EXERCISE GOAL: Reproduce the material word for word from the line holding "country: CO" through the end, both ends included. Leave the pictures out of your answer.

RECORD SET:
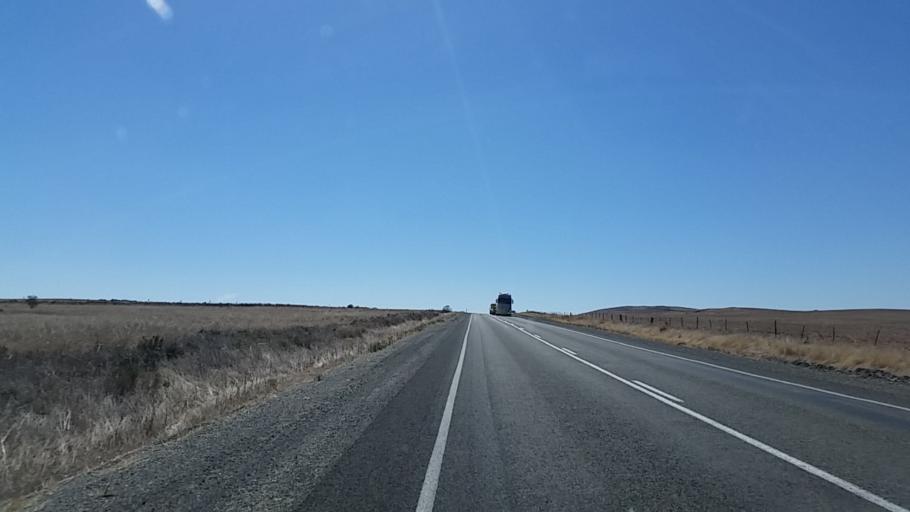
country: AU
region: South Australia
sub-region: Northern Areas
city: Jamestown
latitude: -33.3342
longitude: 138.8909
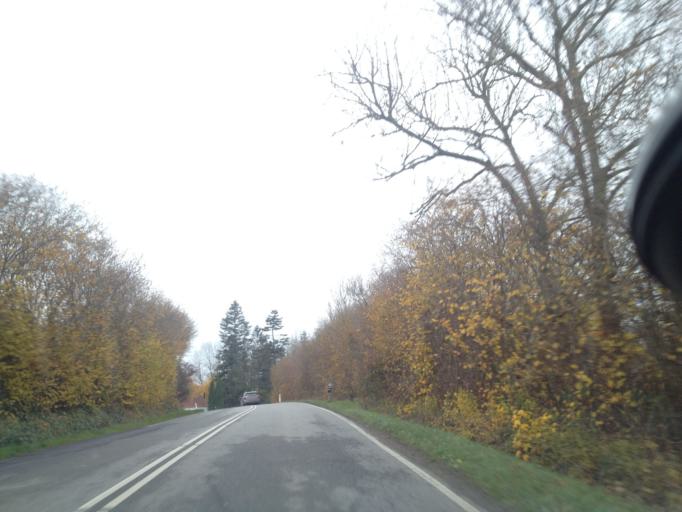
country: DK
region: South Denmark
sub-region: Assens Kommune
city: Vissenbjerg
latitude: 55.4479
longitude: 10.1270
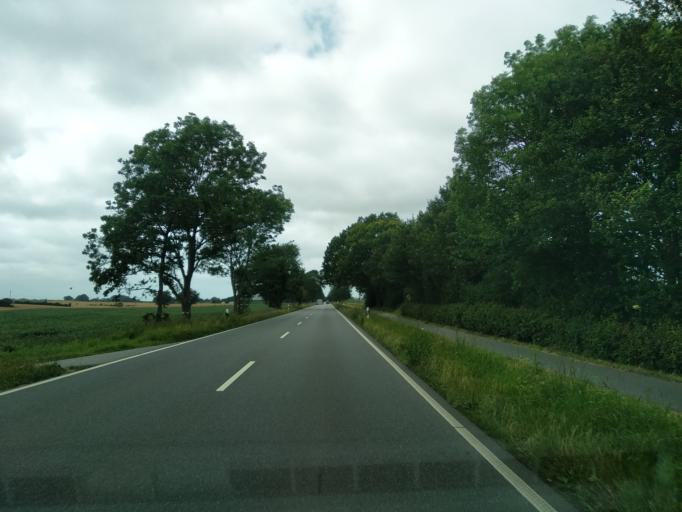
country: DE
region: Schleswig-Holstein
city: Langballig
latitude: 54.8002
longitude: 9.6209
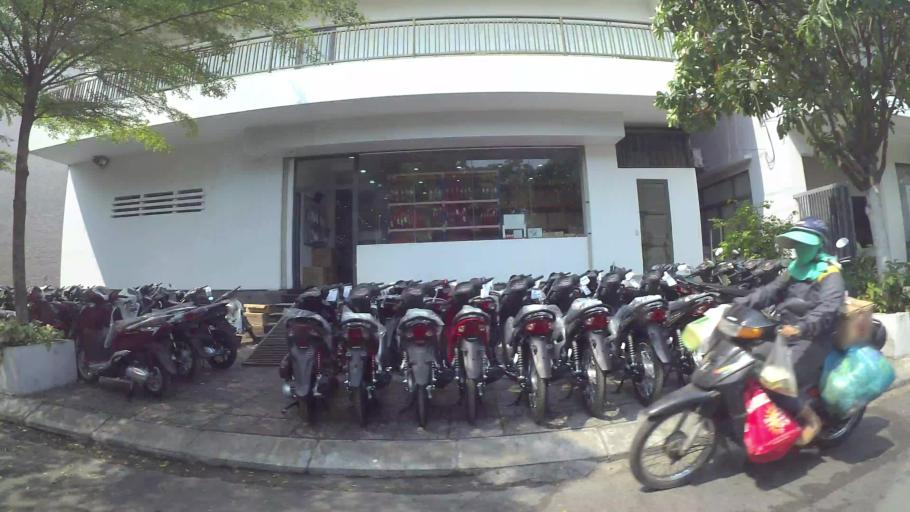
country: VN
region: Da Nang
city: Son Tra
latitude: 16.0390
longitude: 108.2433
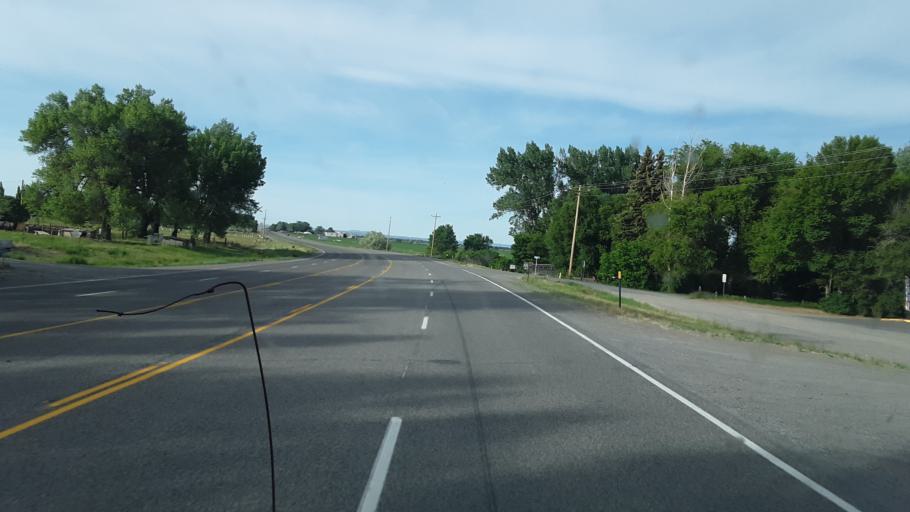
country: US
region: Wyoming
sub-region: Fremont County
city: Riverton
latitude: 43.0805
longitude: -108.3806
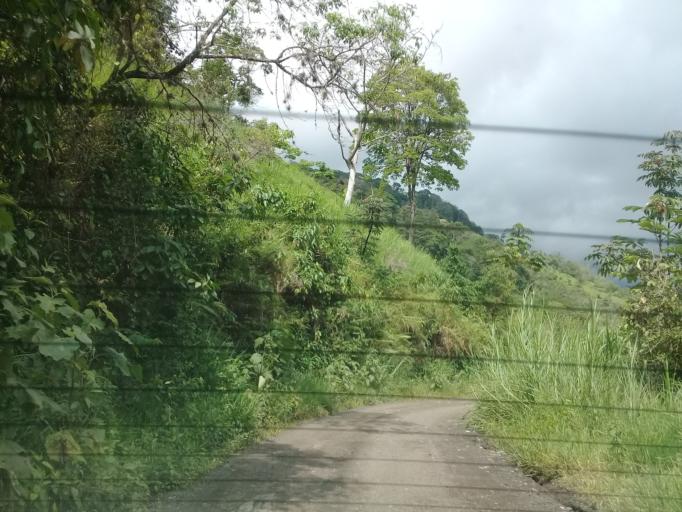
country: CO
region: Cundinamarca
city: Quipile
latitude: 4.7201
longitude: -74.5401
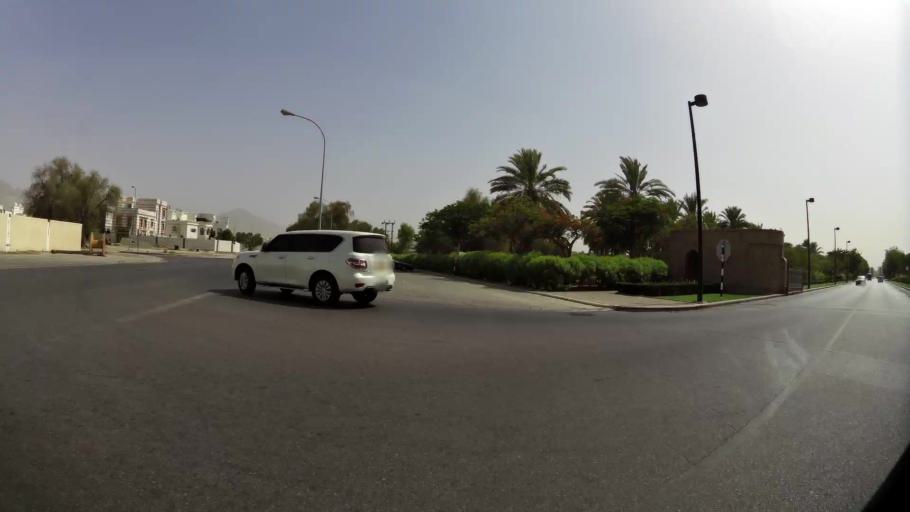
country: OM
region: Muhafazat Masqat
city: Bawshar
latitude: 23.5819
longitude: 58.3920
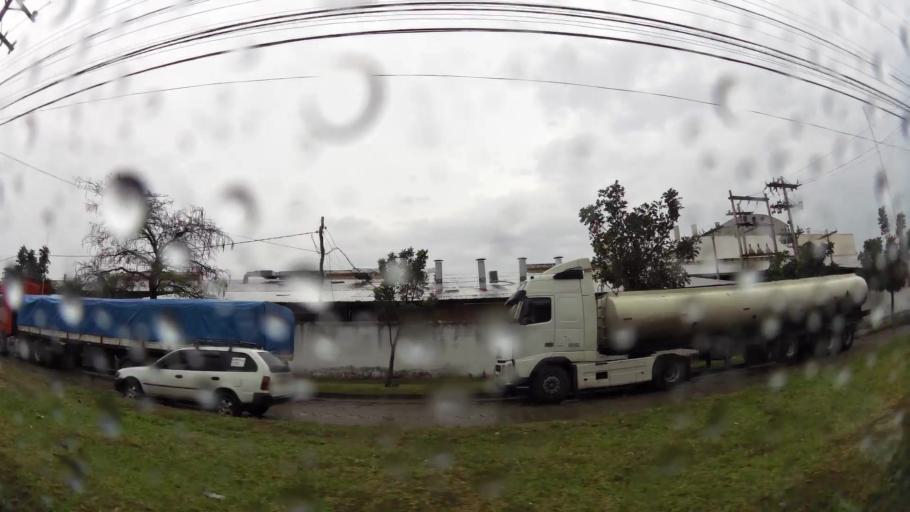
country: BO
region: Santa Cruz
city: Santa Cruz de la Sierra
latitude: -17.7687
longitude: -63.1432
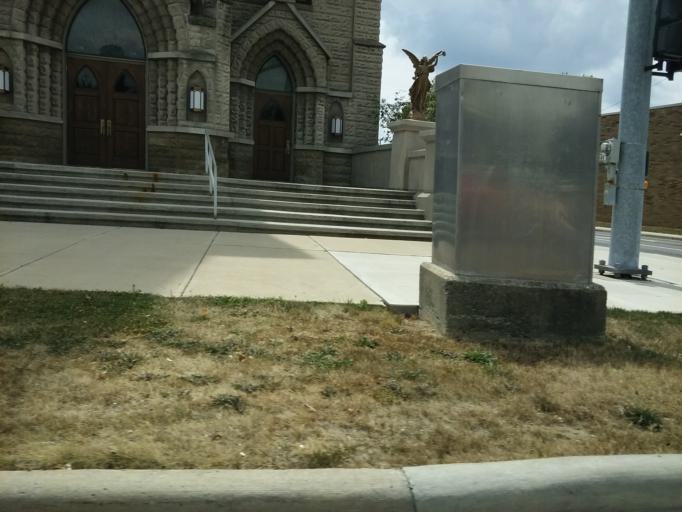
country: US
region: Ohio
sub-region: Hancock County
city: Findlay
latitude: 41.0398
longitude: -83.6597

WRITTEN RESPONSE:
country: CO
region: Cundinamarca
city: Quipile
latitude: 4.7201
longitude: -74.5401
country: OM
region: Muhafazat Masqat
city: Bawshar
latitude: 23.5819
longitude: 58.3920
country: BO
region: Santa Cruz
city: Santa Cruz de la Sierra
latitude: -17.7687
longitude: -63.1432
country: US
region: Ohio
sub-region: Hancock County
city: Findlay
latitude: 41.0398
longitude: -83.6597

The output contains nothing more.